Мориц, держа руки по швам, пошевелил «пальцами и признал, что он, конечно, виноват, крошечку поторопился, но людей мало, и потом, разве это люди, с такими быстро не управиться, а не снять вовремя, как бы совсем провод не потерять, сменщики захватят.

— Значит, чтоб у нас была связь, это, по-твоему, необходимо, а на остальных начихать? Мы будем десять дней отдыхать, и скатанный провод столько же пролежит без дела, но тем, кто нас заступает, ты и метра не оставишь? Так, что ли?

— Так, так, — подтвердил Мориц, довольный, что его правильно поняли.

Белов, до сих пор, несмотря на весть об окружении франко- бельгийского батальона, сохранявший самообладание, внезапно вскочил, ногою пнул мешавший стул и закричал на Морица, что он форменная собака на сене, но что здесь ему не частная лавочка, а республиканская армия, и все, что у нас есть, включая наши жизни, принадлежит не нам, и кто этого не усвоил, тому не место в интербригадах...

Мориц, перестав шевелить пальцами и лишь часто помаргивая, с испуганным недоумением смотрел на разгневанного начальника штаба, продолжавшего выкрикивать, что если весь скатанный провод сейчас же не будет уложен обратно, то кое-кто может угодить под суд как саботажник. Заметив, однако, по растерянному лицу Морица, что [389] тот не понимает значительной части обращенного к нему крика, Белов остановился на полуслове, вздохнул, поднял стул и обыкновенным своим приглушенным голосом, но тоном, не терпящим возражений, принялся повторно распекать Морица по-немецки.

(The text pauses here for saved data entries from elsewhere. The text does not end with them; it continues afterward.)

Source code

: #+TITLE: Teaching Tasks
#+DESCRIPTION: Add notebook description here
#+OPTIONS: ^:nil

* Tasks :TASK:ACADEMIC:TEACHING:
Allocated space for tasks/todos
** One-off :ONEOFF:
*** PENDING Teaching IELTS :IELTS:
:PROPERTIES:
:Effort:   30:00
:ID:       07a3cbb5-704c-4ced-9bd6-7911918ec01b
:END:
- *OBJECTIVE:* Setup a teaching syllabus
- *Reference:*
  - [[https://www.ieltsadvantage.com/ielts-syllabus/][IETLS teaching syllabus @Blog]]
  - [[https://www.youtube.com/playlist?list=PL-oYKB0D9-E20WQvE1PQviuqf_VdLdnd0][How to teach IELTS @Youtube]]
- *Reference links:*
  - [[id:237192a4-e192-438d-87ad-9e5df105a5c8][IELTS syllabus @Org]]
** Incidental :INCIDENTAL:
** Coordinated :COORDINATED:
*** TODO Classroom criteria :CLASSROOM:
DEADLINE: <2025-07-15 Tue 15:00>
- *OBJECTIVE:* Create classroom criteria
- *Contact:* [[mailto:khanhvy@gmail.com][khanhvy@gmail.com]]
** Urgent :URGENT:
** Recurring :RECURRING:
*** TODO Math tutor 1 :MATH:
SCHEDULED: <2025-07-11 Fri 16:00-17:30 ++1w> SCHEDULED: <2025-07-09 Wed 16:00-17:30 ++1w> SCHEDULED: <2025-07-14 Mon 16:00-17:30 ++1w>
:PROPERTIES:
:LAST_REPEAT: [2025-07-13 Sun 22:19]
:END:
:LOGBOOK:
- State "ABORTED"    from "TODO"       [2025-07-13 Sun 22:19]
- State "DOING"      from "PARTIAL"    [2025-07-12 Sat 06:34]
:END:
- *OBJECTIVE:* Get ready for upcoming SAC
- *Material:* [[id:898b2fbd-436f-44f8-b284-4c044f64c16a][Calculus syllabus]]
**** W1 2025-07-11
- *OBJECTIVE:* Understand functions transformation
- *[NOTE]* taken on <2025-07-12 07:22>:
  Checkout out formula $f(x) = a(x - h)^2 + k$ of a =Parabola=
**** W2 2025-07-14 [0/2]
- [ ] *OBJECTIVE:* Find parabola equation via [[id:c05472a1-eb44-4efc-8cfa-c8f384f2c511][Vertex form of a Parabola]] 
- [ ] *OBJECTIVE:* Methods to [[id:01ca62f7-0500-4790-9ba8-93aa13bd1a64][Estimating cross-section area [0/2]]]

Теперь тот слушал с покорной готовностью, с какой дисциплинированные подчиненные внимают начальству, которое они ни в грош не ставят. Однако чем больше до Морица доходило содержание беловских упреков, а главное, его требование, тем сильнее менялась подвижная физиономия старика. Сперва на ней отражалось изумление, затем почтительное, но твердое несогласие, а к концу неподдельное отчаяние. Еретическая концепция Белова, нарушающая установившиеся представления о воинском имуществе, не вмещалась в седую головенку начальника связи. Когда же он, наконец, усвоил, что все это не беспоследственная болтовня, но от него всерьез хотят, чтоб вот так, за здорово живешь, он отдал другим километра полтора нелегко добытого провода, несчастный Мориц сник, словно глава преуспевающей фирмы, в результате грязных биржевых махинаций потерпевшей крах. Шепча что-то себе под нос, он начал собираться: надел пояс с висящим спереди, где пряжка, непомерно большим пистолетом, сунул в боковой карман электрический фонарик, взял в руку брезентовые рукавицы, но все это — с до того растерянной миной, что мне вчуже стало жаль беднягу. Получив от Белова дополнительные указания, касавшиеся батальона Гарибальди, и горестно вздыхая, но ничуть не смягчив каменное сердце начальника штаба, печальный Мориц ушел в темную и холодную ночь.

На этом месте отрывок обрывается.